Clinical Implications: Antifibrotic initiation may be most justified in PF-ILD and in PPF with documented progression despite appropriate non-antifibrotic management. Programs should operationalize ‘despite management’ criteria and monitor outcomes using causal analytic frameworks.

Key Findings

  • Antifibrotics were associated with higher estimated survival in PF-ILD and PPF ‘despite management’.
  • No clear survival advantage in the broader PPF group defined by 12-month progression criteria.
  • Causal analyses (parametric G-formula, time-varying Cox, IPW) produced consistent results.

Methodological Strengths

  • Large multicenter real-world cohort with predefined progression phenotypes
  • Use of advanced causal inference methods (parametric G-formula, IPW, time-varying Cox)

Limitations

  • Retrospective observational design with potential residual confounding and selection bias
  • Heterogeneity of background management and progression ascertainment across centers

Future Directions: Prospective trials to validate ‘despite management’ criteria; harmonize progression definitions and embed pragmatic randomization to confirm survival benefit.

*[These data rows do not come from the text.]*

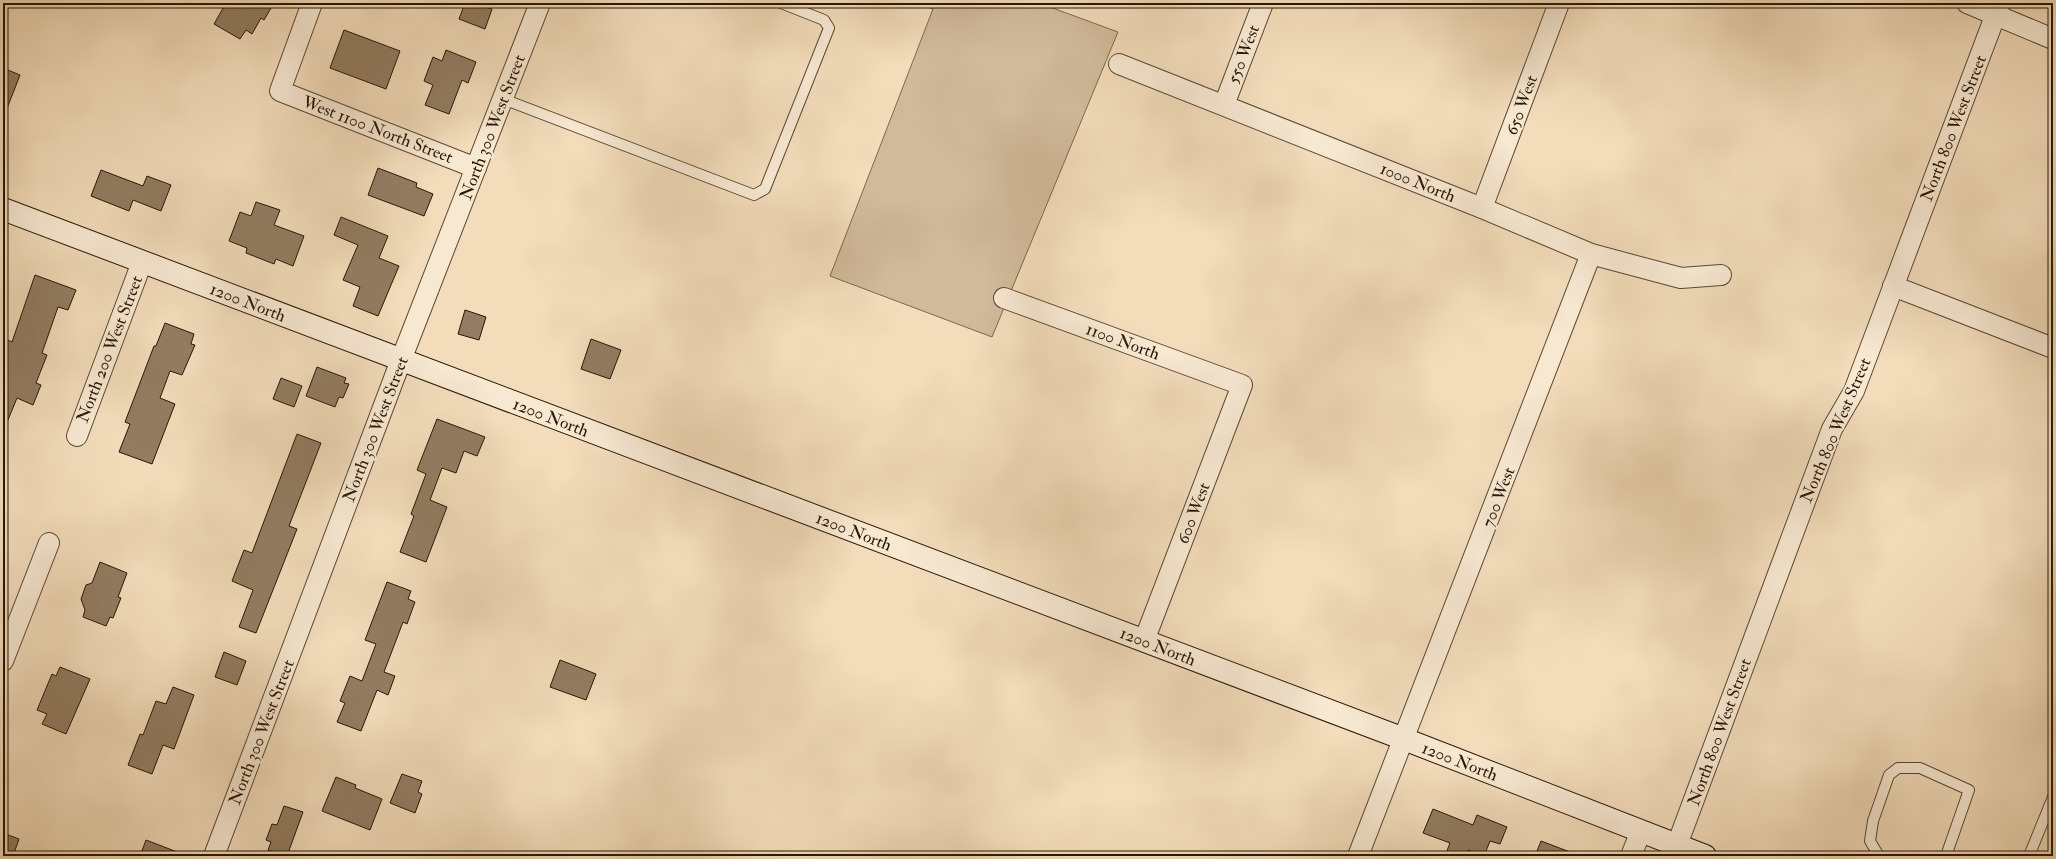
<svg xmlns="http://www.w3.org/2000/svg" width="2056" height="859" viewBox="0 0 2056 859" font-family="'IM FELL Double Pica',serif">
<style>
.green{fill:#d0ba9b;stroke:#7c684e}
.building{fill:#927d62;stroke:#291602}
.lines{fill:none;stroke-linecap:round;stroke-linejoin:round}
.lane-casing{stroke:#5b4830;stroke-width:12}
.street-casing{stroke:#5b4830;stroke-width:22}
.secondary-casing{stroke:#291602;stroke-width:24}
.lane{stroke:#f7e8d2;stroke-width:10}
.street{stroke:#f7e8d2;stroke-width:20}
.secondary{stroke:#f7e8d2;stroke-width:22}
.labels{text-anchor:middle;stroke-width:4;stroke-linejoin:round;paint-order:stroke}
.street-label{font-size:17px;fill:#291602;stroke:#f7e8d2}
</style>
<rect width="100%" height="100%" fill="#f2dcba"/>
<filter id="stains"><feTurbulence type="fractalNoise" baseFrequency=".005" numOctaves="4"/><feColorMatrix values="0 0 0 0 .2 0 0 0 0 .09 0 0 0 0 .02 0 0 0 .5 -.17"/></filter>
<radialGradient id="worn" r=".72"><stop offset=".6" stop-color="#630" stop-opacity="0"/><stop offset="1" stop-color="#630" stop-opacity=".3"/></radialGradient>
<!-- green -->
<path class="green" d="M917 3H1039L1118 32 992 337 830 276 933 9Z"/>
<!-- building -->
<g class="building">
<path d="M226 3H274L264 20 261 18 252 34 246 30 240 39 214 24Z"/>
<path d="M465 3H488L486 7 492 9 485 29 459 19Z"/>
<path d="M344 30 400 51 386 89 330 68Z"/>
<path d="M446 50 476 62 468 83 462 80 449 114 425 105 433 85 424 81 433 57 442 61Z"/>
<path d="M3 68 20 75 4 116H3Z"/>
<path d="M378 168 417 183 416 187 433 194 424 216 368 195Z"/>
<path d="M101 170 143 186 147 176 171 185 161 211 133 200 129 211 91 196Z"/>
<path d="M256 202 280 210 274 225 304 236 293 266 276 259 274 264 246 253 247 248 229 241 240 212 251 216Z"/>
<path d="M341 217 388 236 379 258 399 266 378 316 353 306 360 287 343 280 358 245 334 235Z"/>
<path d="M35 275 76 290 68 310 58 307 42 353 47 355 36 383 41 385 33 405 17 398 3 432V338L12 342Z"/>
<path d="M465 310 486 317 479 340 458 334Z"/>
<path d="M165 323 194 334 191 344 195 345 182 375 170 371 160 398 175 404 152 464 119 452 130 424 125 422 154 346H156Z"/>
<path d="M591 339 621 350 610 379 581 369Z"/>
<path d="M317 367 346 378 344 383 349 384 343 398 339 397 335 407 306 396Z"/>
<path d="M281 378 302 386 294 407 273 399Z"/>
<path d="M437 419 485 437 477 456 464 451 456 473 442 468 430 500 447 507 426 562 400 552 414 516 411 514 426 474 417 470Z"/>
<path d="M297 434 321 443 289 526 297 529 256 633 239 627 253 590 232 581 244 550 252 553Z"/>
<path d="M100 562 127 573 118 597 121 598 113 618 110 617 106 626 83 617 85 610 81 599 86 585 92 583Z"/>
<path d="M387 582 411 591 408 599 415 602 407 624 403 622 384 672 395 676 388 695 377 690 361 731 337 722 345 703 340 701 350 676 362 681 376 644 365 640Z"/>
<path d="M224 652 246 661 237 685 215 677Z"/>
<path d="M560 660 596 674 586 700 550 687Z"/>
<path d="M60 667 90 679 66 734 42 724 47 714 37 710 52 674 56 676Z"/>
<path d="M173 687 194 695 174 749 163 745 152 774 128 765 140 734 143 735 156 701 166 704Z"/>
<path d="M402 774 422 781 418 792 422 794 415 813 390 803Z"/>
<path d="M336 777 356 785 355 788 382 799 370 830 322 811Z"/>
<path d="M284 806 303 812 287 856 268 850 271 842 266 840 272 824 277 825Z"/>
<path d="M1433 809 1473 825 1477 815 1507 827 1500 844 1490 841 1484 856 1468 850 1465 856H1445L1450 843 1423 833Z"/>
<path d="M3 833 19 839 13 856H3Z"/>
<path d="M146 840 185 855V856H140Z"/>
<path d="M1541 841 1578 855V856H1535Z"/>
</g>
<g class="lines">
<defs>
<g id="lane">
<path d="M503 99 754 195 765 189 829 28 824 20 781 3"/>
<path d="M1879 856 1870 841 1873 821 1889 775 1898 768H1920L1969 790 1946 856"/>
<path d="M2029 856 2053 797"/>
</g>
<g id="street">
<path d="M312 3 280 91 476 168"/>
<path d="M1967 3 2053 39"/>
<path d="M1119 64 1482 208 1591 254 1681 278 1721 275"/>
<path d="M1224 105 1263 3"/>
<path d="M1482 208 1559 3"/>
<path d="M1893 286 2053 348"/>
<path d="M1004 298 1242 385 1144 641"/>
<path d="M77 436 142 262"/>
<path d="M3 661 49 543"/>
<path d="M1677 845 1832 429 1854 391 2000 3"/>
<path d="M214 856 401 360 540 3"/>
<path d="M1358 856 1591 254"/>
<path d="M1631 856 1641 831"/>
</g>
<path id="secondary" d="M3 209 1404 739 1705 856"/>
</defs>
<!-- lane casing -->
<use href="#lane" class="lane-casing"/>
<!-- street casing -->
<use href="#street" class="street-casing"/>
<!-- secondary casing -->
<use href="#secondary" class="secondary-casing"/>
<!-- lane -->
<use href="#lane" class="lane"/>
<!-- street -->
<use href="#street" class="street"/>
<!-- secondary -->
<use href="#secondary" class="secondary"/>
</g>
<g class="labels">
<!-- street labels -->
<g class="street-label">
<text transform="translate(1243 54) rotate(-69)" y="6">550 West</text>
<text transform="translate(1521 105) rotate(-70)" y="6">650 West</text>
<text transform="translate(492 127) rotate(-69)" y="6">North 300 West Street</text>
<text transform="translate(1953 128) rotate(-69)" y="6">North 800 West Street</text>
<text transform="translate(378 129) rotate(21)" y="6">West 1100 North Street</text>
<text transform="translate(1418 182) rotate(22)" y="6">1000 North</text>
<text transform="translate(248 302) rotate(21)" y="6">1200 North</text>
<text transform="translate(1123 341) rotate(20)" y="6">1100 North</text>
<text transform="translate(109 349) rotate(-69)" y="6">North 200 West Street</text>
<text transform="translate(551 417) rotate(21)" y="6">1200 North</text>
<text transform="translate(375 429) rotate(-69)" y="6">North 300 West Street</text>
<text transform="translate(1835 430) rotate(-67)" y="6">North 800 West Street</text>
<text transform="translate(1498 497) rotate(-69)" y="6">700 West</text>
<text transform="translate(1193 513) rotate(-69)" y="6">600 West</text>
<text transform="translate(854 531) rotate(21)" y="6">1200 North</text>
<text transform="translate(1158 646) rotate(21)" y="6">1200 North</text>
<text transform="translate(261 732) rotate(-69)" y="6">North 300 West Street</text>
<text transform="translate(1719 732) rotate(-70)" y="6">North 800 West Street</text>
<text transform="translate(1460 761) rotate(21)" y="6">1200 North</text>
</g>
</g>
<!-- margin -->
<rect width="2056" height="859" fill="none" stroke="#f2dcba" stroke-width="16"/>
<rect x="4" y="4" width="2048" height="851" fill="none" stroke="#291602" stroke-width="2"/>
<rect x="8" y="8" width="2040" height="843" fill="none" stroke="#291602"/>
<rect width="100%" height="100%" filter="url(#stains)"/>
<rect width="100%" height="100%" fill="url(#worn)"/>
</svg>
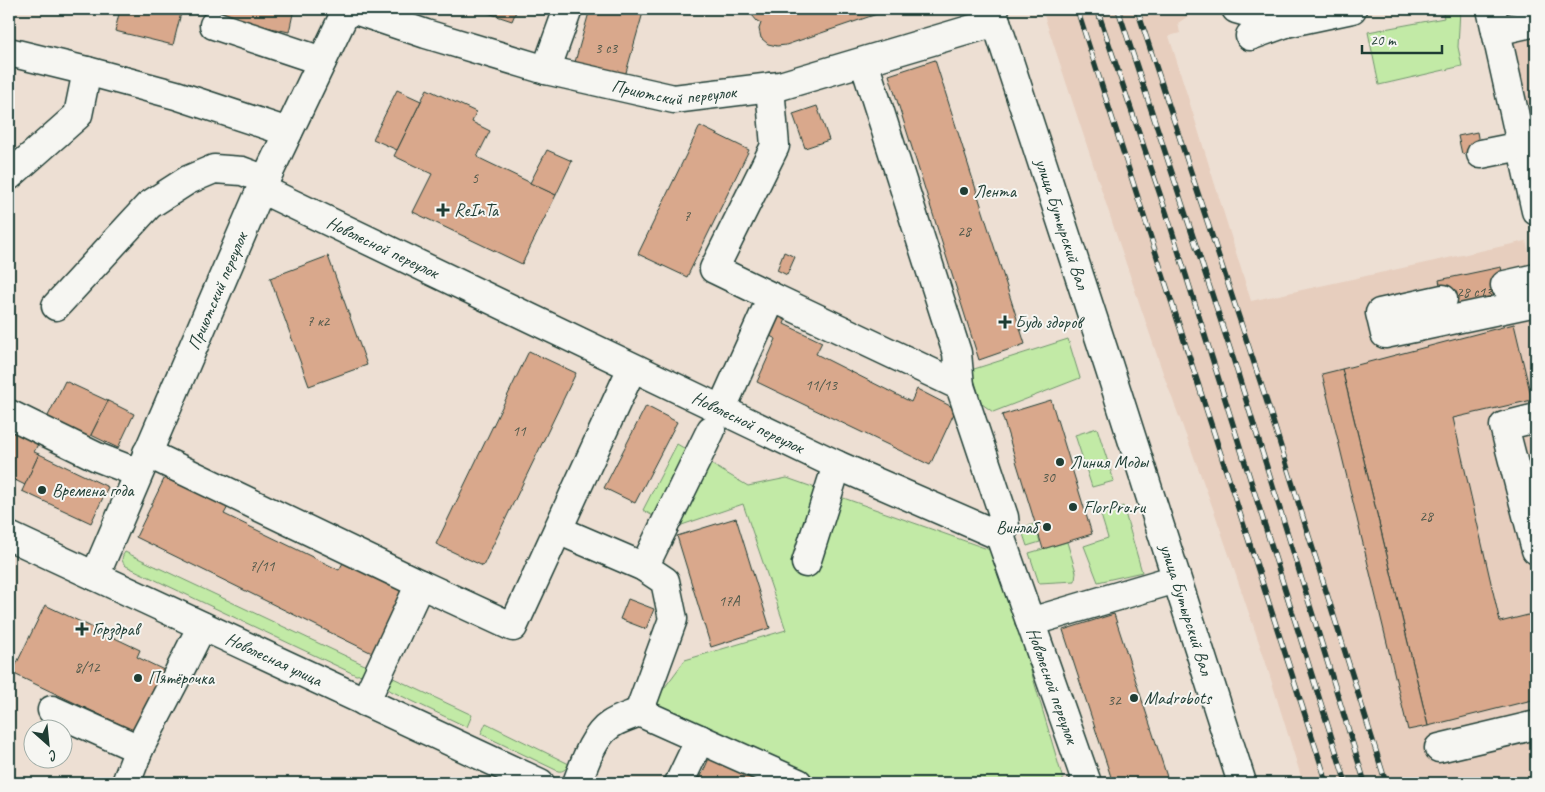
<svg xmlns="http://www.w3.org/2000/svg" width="1545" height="792" font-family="Caveat,sans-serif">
<rect width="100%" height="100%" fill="#eddfd3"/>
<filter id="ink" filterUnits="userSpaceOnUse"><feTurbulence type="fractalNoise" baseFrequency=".02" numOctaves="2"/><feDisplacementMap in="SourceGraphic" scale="10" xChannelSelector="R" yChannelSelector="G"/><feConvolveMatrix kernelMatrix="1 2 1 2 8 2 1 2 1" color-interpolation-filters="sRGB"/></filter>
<g filter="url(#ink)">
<g fill="#e7cebe">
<path d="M1042,9H1203L1204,14H1191L1178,23L1180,33L1169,36L1251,301L1526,241L1536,281V783H1303L1265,660L1214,511L1164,376L1115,231Z"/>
<path d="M1505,9H1536V144Z"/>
</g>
<g fill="#c2eaa6" stroke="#70946d">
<path d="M1442,9H1460L1458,47L1462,66L1379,85L1368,32L1444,18Z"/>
<path d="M1068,339L1080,378L993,412L982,404L971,370Z"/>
<path d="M1097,428L1114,481L1092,487L1075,435Z"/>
<path d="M677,444L748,486L787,478L996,552L1064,783H816L651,706L685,660L786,630L743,504L673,528L643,510Z"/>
<path d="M1123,506L1142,572L1098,582L1084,546L1108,538L1101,515Z"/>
<path d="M1035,524L1040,542L1027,546L1021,528Z"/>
<path d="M1067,542L1076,572L1075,581L1039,583L1029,553Z"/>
<path d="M125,552L369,667L365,674L356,675L126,566C121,561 121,558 125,552Z"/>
<path d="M389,676L472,715L467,727L391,691L386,687Z"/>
<path d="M486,723L569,764C566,769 563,772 558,771L481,734Z"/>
</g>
<g fill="#d9a88c" stroke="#1f3d34">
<path d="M120,9H182L173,45L115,31Z"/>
<path d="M207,9H294L289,32L206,14Z"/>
<path d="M476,9H517L512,21Z"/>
<path d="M590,9H644L625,76L575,62Z"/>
<path d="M751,9H875L877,14L786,45L777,46L768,44L761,38L759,29L761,23L757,21L752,15Z"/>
<path d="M935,60L1025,344L979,360L889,75Z"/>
<path d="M427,89L476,112L472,122L490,131L477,157L556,195L522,264L413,212L432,174L394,156Z"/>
<path d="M397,90L421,101L397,150L373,139Z"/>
<path d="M817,106L829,140L805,148L793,114Z"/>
<path d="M700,126L749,150L687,277L638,254Z"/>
<path d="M1477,132L1480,149L1462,154L1458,136Z"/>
<path d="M547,150L572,161L556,195L530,183Z"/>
<path d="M784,252L795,257L787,275L777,270Z"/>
<path d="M328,256L367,365L309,386L270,278Z"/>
<path d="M1501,267L1509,304L1447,317L1439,280Z"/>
<path d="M781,313L787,316L784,324L822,342L816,354L911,402L917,389L956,409L930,465L757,382L776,339L770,336Z"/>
<path d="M1514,324L1532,400L1453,418L1500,622L1536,613V699L1428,726L1342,369Z"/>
<path d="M529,351L576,373L483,566L436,544Z"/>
<path d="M1342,369L1428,726L1408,730L1322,374Z"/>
<path d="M65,381L108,401L89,439L47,418Z"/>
<path d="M1051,400L1092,534L1043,549L1002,415Z"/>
<path d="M108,401L134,414L118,448L91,435Z"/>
<path d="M646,406L677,422L635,503L604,488Z"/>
<path d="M9,428L39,442L34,452L39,454L25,485L9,477Z"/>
<path d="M39,454L108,487L91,523L22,491Z"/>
<path d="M166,475L229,505L224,514L339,570L344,561L405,591L374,654L136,537Z"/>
<path d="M736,518L770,628L711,647L677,536Z"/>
<path d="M628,599L654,609L646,629L620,619Z"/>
<path d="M45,605L140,650L137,657L166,671L136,732L12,673Z"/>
<path d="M1114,614L1169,783H1113L1063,630Z"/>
<path d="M711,754L774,783H698Z"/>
<path d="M9,779L46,781V783H9Z"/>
</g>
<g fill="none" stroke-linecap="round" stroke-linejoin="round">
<g stroke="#1f3d34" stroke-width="31">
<g id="minor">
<path id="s1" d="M352,9L426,34L546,70L674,99L780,86L996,22"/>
<path id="s2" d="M992,9L1108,364L1242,783"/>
<path d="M1236,9L1286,23L1352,9"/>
<path d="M1491,9L1536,211"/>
<path d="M214,25L322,61"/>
<path d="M1496,31L1536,22"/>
<path d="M1250,36L1286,23"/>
<path d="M9,52L87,71L176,95L288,132"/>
<path d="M864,62L957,353L960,386"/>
<path d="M546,70L568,9"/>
<path d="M770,87L775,146L714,269L772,297"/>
<path d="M1481,154L1521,146"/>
<path d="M9,176L78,115L87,71"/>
<path id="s3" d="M261,189L837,465L1000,536L1087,783"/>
<path d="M1505,285L1536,278"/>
<path d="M1443,299L1380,313L1385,334L1536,302"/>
<path d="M56,306L149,205L188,180L214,169L242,171L266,180"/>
<path d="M721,410L772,297L960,386L1004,517L1005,527L1000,536"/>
<path d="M9,414L97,457L138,473"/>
<path d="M1536,418L1504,426L1536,550"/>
<path d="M147,453L420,584"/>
<path d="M558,530L644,567L665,581L673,619L639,712L798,783"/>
<path id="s4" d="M9,536L540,783"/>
<path d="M806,563L837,465"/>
<path d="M644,567L711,430"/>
<path id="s5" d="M95,576L261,189L347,9"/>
<path d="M1030,622L1176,579"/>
<path d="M365,702L420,584L513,627L632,368"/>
<path d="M52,710L139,749"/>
<path d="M1439,748L1536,725"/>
<path d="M126,783L139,749L176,678L202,626"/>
<path d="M577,783C584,765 593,736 610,725C618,719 630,716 639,712"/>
<path d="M679,783L700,739"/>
</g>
</g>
<use href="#minor" stroke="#f6f6f2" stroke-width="28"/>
<g stroke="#1f3d34" stroke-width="5.5">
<g id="rail">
<path d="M1077,9L1327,783"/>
<path d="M1097,9L1167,215L1346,783"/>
<path d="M1118,9L1233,358L1365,783"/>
<path d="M1137,9L1266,399L1386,783"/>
</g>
</g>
<use href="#rail" stroke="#f6f6f2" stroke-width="4" stroke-dasharray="11" stroke-linecap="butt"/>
</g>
</g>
<g fill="#1f3d34" stroke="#f6f6f2" stroke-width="2">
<circle cx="964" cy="191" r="5"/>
<path d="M440.5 202.5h5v5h5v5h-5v5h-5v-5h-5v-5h5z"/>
<path d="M1002.5 314.5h5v5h5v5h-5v5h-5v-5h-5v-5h5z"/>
<circle cx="1060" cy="462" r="5"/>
<circle cx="42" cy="490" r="5"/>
<circle cx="1073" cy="507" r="5"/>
<circle cx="1047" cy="527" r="5"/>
<path d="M79.5 621.5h5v5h5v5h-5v5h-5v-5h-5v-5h5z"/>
<circle cx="138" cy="678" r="5"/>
<circle cx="1134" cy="698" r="5"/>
</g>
<g text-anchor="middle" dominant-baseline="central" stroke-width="4" stroke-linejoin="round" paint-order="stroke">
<g font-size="15" fill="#4e584a">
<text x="606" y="48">3 с3</text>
<text x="475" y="178">5</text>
<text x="687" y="216">7</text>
<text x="964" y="231">28</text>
<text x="1474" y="292">28 с13</text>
<text x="318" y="321">7 к2</text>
<text x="821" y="385">11/13</text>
<text x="519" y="431">11</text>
<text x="1048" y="477">30</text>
<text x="1426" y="516">28</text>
<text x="262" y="566">7/11</text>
<text x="729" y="601">17А</text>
<text x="87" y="667">8/12</text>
<text x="1114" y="700">32</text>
</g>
<g font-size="18" fill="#1f3d34" stroke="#f6f6f2">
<text stroke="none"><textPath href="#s1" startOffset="334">Приютский переулок</textPath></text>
<text stroke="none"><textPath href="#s2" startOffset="226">улица Бутырский Вал</textPath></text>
<text stroke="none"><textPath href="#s3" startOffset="135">Новолесной переулок</textPath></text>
<text stroke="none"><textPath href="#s5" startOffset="310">Приютский переулок</textPath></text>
<text stroke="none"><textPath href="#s3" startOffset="540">Новолесной переулок</textPath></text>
<text stroke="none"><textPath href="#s2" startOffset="631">улица Бутырский Вал</textPath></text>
<text stroke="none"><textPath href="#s4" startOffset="292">Новолесная улица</textPath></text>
<text stroke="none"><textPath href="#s3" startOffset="975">Новолесной переулок</textPath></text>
</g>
<g font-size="18" fill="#1f3d34" stroke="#f6f6f2" text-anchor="start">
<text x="974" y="191">Лента</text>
<text x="454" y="210">ReInTa</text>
<text x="1015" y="322">Будь здоров</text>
<text x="1070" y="462">Линия Моды</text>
<text x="52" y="490">Времена года</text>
<text x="1083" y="507">FlorPro.ru</text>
<text x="1037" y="527" text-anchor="end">Винлаб</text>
<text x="92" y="629">Горздрав</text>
<text x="148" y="678">Пятёрочка</text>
<text x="1144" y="698">Madrobots</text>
</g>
</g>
<rect width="1545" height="792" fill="none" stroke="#f6f6f2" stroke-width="30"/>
<rect x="15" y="15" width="1515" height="762" fill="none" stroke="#1f3d34" stroke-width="2" filter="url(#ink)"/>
<g transform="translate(48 744) rotate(153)"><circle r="24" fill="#f6f6f2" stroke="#a0aca6"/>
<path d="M0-4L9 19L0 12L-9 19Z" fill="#1f3d34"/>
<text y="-8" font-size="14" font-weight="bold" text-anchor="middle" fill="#1f3d34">С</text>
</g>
<path d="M1362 45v8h80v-8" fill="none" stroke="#1f3d34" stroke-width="2.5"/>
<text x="1370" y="45" font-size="15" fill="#1f3d34" stroke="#f6f6f2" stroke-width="4" paint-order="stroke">20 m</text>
</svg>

PURPOSE: The suitability of progressive pulmonary fibrosis (PPF) as a criterion for antifibrotic use remains uncertain. We aimed to evaluate the effectiveness of antifibrotics for patients with different criteria of progressive non-idiopathic pulmonary fibrosis interstitial lung disease (non-IPF ILD). MATERIAL AND METHODS: In this multicenter, retrospective cohort study, we estimated the effect of antifibrotic drugs in three cohorts of PF-ILD (progression within 24 months under standard non-antifibrotic therapy, as in the INBUILD trial), PPF (progression within 12 months based on ATS/ERS/JRS/ALAT guidelines), and PPF "despite management" (a subset of PPF with progression despite appropriate non-antifibrotic therapy). Analyses used the parametric G-formula, the time-varying Cox hazard model, and inverse probability weighting (IPW). RESULTS: Among 1754 patients with non-IPF ILD, 327, 567, and 326 patients were diagnosed with PF-ILD (134 antifibrotics, 193 non-antifibrotics), PPF (149 antifibrotics, 418 non-antifibrotics), and PPF "despite management" (115 antifibrotics, 211 non-antifibrotics), respectively. Using the parametric G-formula, antifibrotic therapy was associated with higher estimated survival in PF-ILD, with statistically significant differences during the first three years, and with a consistent survival advantage in the PPF "despite management" cohort. In contrast, no clear survival benefit was observed in the PPF cohort. These findings were consistent with the time-varying Cox hazard model and IPW analysis results. CONCLUSION: Our results demonstrate antifibrotic therapy was associated with higher estimated survival in patients with PF-ILD in a real-world setting, suggesting the importance of including "despite management" as a criterion for antifibrotic therapy eligibility in the PPF diagnosis.